Отрывок документа>
↓

Папа часто потом вспоминал это утро буквально по минутам, потому что считал, что с этим утром был связан важный выбор для него как для журналиста, и мне как журналисту тоже хотел это транслировать. Он начал бегать по вокзалу – выяснять, что происходит. От него все отмахивались. Наконец какой-то майор или капитан рассказал про Улу-Теляк. Папа спросил, можно ли поехать с ними. Майор не возражал. Папа понимал, что все это закрыто для прессы, и никаких журналистов туда не повезут, и это единственный шанс ему единственному всё увидеть и рассказать человечеству, и эшелон уходит через минуту. Но тут он представил, как на «Ивушке» бабушка, не дождавшись его, начнет тягать сама эти железные кровати – и надорвется. Ни телефонов, ничего. Вообще-то да, бабушке было это присуще. Звонить кому-то из коллег уже некогда, да и не было автоматов на перроне, в общем, двинулся папа в одну сторону, а эшелон с военными в другую, и всегда он считал это большим своим журналистским провалом.

Почему-то – даже с учетом следующей части рассказа, в которой все умирали. Журналистов ведь все-таки отправили на место катастрофы чуть позже, и в понедельник к утру они прямо оттуда вернулись в редакцию. Почти невменяемые, пахнущие трупами и пожаром, они не отвечали на вопросы и пили водку стаканами, руки их тряслись. «Такой-то скоро умер после этого, такой-то скоро умер», – перечисляет папа, связывая раннюю смерть с потрясением от увиденного в Улу-Теляке и добавляя к этому списку друга семьи, большого милицейского начальника, который тоже был брошен на ликвидацию последствий и тоже умер вскоре, в сорок с чем-то лет, – сердце.

↑

Исходные данные>
↓

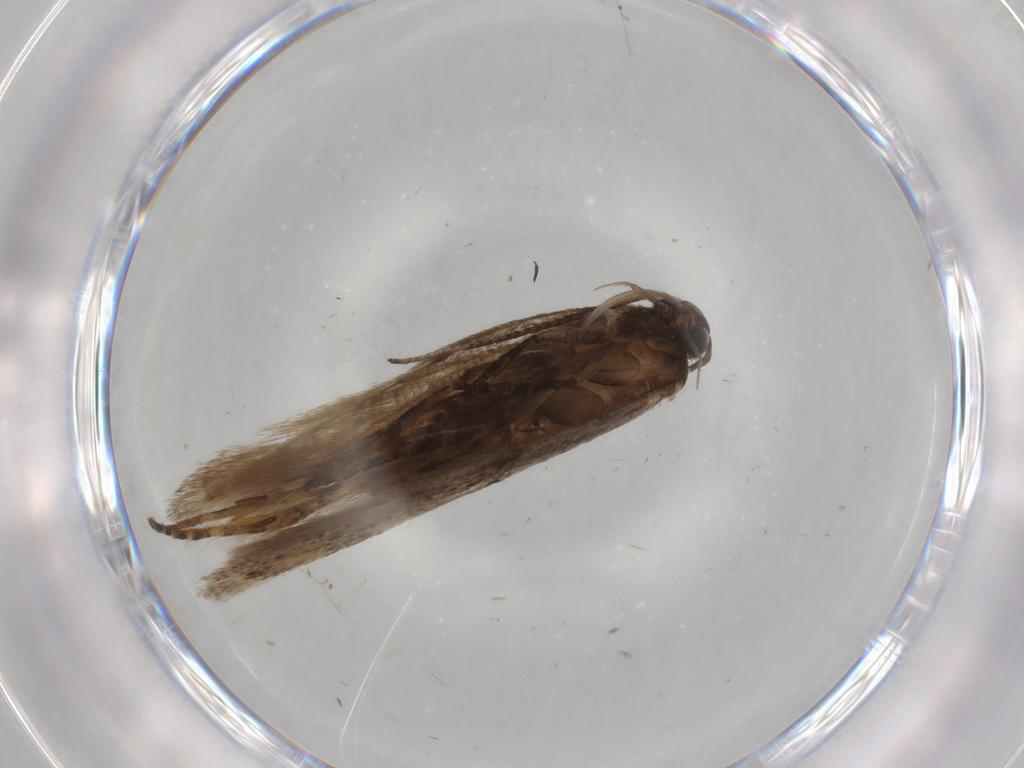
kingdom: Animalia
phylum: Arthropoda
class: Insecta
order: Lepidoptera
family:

↑
↓

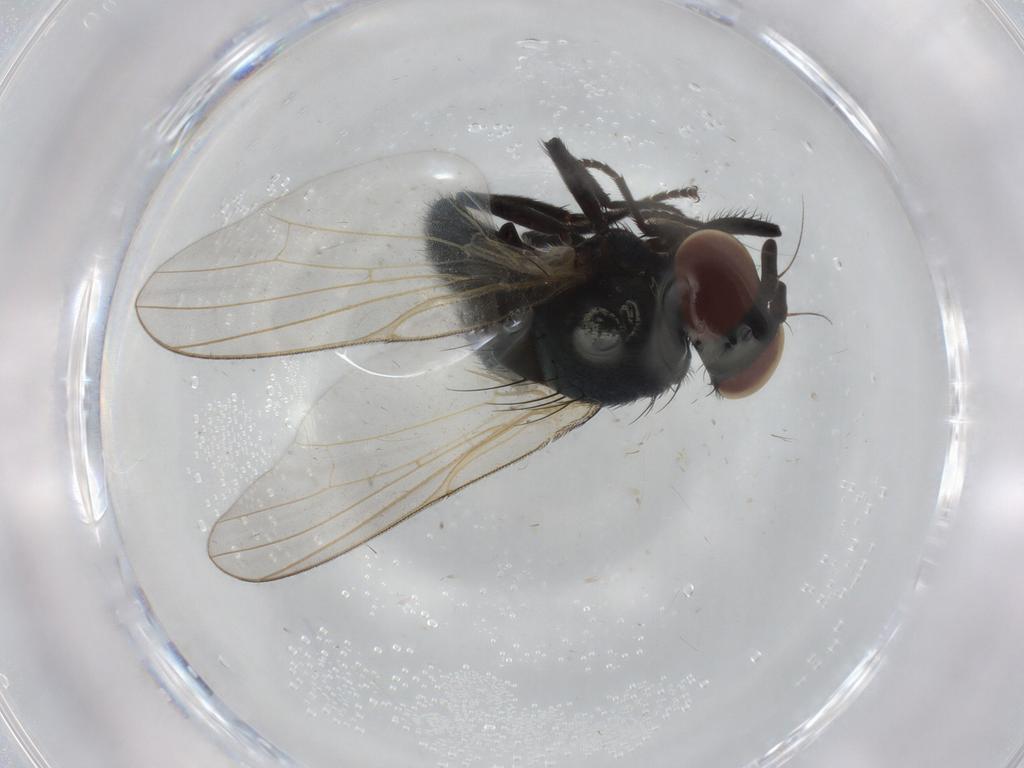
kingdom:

↑

Условия задания> Продолжите, пожалуйста, рассказ об отце-журналисте и катастрофе у Улу-Теляка, начиная сразу после его последнего предложения.

Результат упражнения>
Честно сказать, я никогда не понимал месседж папы, потому что – по этой логике – в чем была бы высшая журналистская доблесть – отправить себя на смерть?.. Но я и не журналист (хотя и работаю им). У меня нет журналистской оптики. Она писательская, хотя по-своему – тоже беспощадная. Когда бабушка умерла – почти тридцать лет спустя после «Ивушки», почти в девяносто четыре года, – я был как-то раздавлен этой смертью (мы с бабушкой были очень близки) и тем, как тяжело все это происходило. Пасмурным февральским утром мы поехали в Митинский крематорий – сначала в Красногорский морг, который был похож на товарный двор, а потом в крематорий. Я совершенно не хотел думать ни о чем, кроме бабушки, но каким-то непонятным для себя образом увидел и запомнил столько деталей жутковатой индустрии кремации, что позже напичкал ими повесть («Ложь Гамлета»). Странно. Мне казалось, я не замечаю ничего вокруг.

Тяжелое чувство отпустило много позже, в Сызрани, на Волге, вернее сказать, на водохранилище, на котором бабушка провела детство и юность. Возможно, впрочем, что это было в эпоху до водохранилища, с какой-то неведомой нам «настоящей Волгой», потому что бабушка упоминала, что они с девушками переплывали реку на лодке, высаживались на другой берег и там, условно, плели венки. Это была такая пасторальная картинка из тех, которые обрываются «22 июня ровно в 4 часа…». Если слушать стариков и смотреть все эти «Летят журавли», то 22 июня в 3 часа советские люди видели, наконец, счастье.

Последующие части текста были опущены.